## GOAL OF THE EXERCISE
Write the records out again, exactly as they stand below.

## DATASET EXTRACT
------------------------------

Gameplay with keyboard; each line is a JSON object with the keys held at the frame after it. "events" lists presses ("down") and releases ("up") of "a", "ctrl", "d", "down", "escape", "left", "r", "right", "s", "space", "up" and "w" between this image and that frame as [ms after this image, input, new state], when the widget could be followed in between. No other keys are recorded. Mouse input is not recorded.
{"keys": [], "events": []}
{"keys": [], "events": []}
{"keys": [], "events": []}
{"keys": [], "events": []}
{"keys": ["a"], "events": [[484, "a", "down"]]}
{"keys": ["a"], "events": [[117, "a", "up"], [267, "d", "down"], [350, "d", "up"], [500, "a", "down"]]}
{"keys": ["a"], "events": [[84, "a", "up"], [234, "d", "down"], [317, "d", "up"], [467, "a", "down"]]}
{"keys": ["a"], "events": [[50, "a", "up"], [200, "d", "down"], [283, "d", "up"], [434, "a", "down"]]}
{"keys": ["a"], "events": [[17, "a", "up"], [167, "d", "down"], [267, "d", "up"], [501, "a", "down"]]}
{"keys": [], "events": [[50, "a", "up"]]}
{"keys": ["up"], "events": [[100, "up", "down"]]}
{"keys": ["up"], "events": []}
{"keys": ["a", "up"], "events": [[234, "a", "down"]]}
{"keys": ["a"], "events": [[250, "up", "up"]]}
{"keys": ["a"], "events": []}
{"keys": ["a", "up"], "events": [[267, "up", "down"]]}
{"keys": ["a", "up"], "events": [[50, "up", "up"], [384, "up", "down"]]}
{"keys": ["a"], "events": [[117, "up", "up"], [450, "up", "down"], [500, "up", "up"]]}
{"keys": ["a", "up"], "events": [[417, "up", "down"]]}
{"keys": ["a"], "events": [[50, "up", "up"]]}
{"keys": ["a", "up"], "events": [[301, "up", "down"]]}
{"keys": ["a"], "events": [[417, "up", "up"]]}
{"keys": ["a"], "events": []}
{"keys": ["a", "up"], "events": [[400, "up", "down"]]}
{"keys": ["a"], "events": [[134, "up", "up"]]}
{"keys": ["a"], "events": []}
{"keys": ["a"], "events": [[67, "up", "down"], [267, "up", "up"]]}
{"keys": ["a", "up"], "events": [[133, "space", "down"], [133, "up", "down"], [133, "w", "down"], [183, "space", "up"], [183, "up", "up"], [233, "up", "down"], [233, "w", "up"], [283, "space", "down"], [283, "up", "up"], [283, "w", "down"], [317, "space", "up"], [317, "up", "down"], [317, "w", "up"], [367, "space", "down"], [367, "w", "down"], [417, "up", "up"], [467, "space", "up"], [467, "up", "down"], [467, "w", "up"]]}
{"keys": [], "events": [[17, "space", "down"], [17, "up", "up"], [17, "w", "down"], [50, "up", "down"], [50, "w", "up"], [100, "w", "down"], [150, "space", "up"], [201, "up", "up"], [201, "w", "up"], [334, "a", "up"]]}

------------------------------

## SOLUTION
Gameplay with keyboard; each line is a JSON object with the keys held at the frame after it. "events" lists presses ("down") and releases ("up") of "a", "ctrl", "d", "down", "escape", "left", "r", "right", "s", "space", "up" and "w" between this image and that frame as [ms after this image, input, new state], when the widget could be followed in between. No other keys are recorded. Mouse input is not recorded.
{"keys": [], "events": []}
{"keys": [], "events": []}
{"keys": [], "events": []}
{"keys": [], "events": []}
{"keys": ["a"], "events": [[484, "a", "down"]]}
{"keys": ["a"], "events": [[117, "a", "up"], [267, "d", "down"], [350, "d", "up"], [500, "a", "down"]]}
{"keys": ["a"], "events": [[84, "a", "up"], [234, "d", "down"], [317, "d", "up"], [467, "a", "down"]]}
{"keys": ["a"], "events": [[50, "a", "up"], [200, "d", "down"], [283, "d", "up"], [434, "a", "down"]]}
{"keys": ["a"], "events": [[17, "a", "up"], [167, "d", "down"], [267, "d", "up"], [501, "a", "down"]]}
{"keys": [], "events": [[50, "a", "up"]]}
{"keys": ["up"], "events": [[100, "up", "down"]]}
{"keys": ["up"], "events": []}
{"keys": ["a", "up"], "events": [[234, "a", "down"]]}
{"keys": ["a"], "events": [[250, "up", "up"]]}
{"keys": ["a"], "events": []}
{"keys": ["a", "up"], "events": [[267, "up", "down"]]}
{"keys": ["a", "up"], "events": [[50, "up", "up"], [384, "up", "down"]]}
{"keys": ["a"], "events": [[117, "up", "up"], [450, "up", "down"], [500, "up", "up"]]}
{"keys": ["a", "up"], "events": [[417, "up", "down"]]}
{"keys": ["a"], "events": [[50, "up", "up"]]}
{"keys": ["a", "up"], "events": [[301, "up", "down"]]}
{"keys": ["a"], "events": [[417, "up", "up"]]}
{"keys": ["a"], "events": []}
{"keys": ["a", "up"], "events": [[400, "up", "down"]]}
{"keys": ["a"], "events": [[134, "up", "up"]]}
{"keys": ["a"], "events": []}
{"keys": ["a"], "events": [[67, "up", "down"], [267, "up", "up"]]}
{"keys": ["a", "up"], "events": [[133, "space", "down"], [133, "up", "down"], [133, "w", "down"], [183, "space", "up"], [183, "up", "up"], [233, "up", "down"], [233, "w", "up"], [283, "space", "down"], [283, "up", "up"], [283, "w", "down"], [317, "space", "up"], [317, "up", "down"], [317, "w", "up"], [367, "space", "down"], [367, "w", "down"], [417, "up", "up"], [467, "space", "up"], [467, "up", "down"], [467, "w", "up"]]}
{"keys": [], "events": [[17, "space", "down"], [17, "up", "up"], [17, "w", "down"], [50, "up", "down"], [50, "w", "up"], [100, "w", "down"], [150, "space", "up"], [201, "up", "up"], [201, "w", "up"], [334, "a", "up"]]}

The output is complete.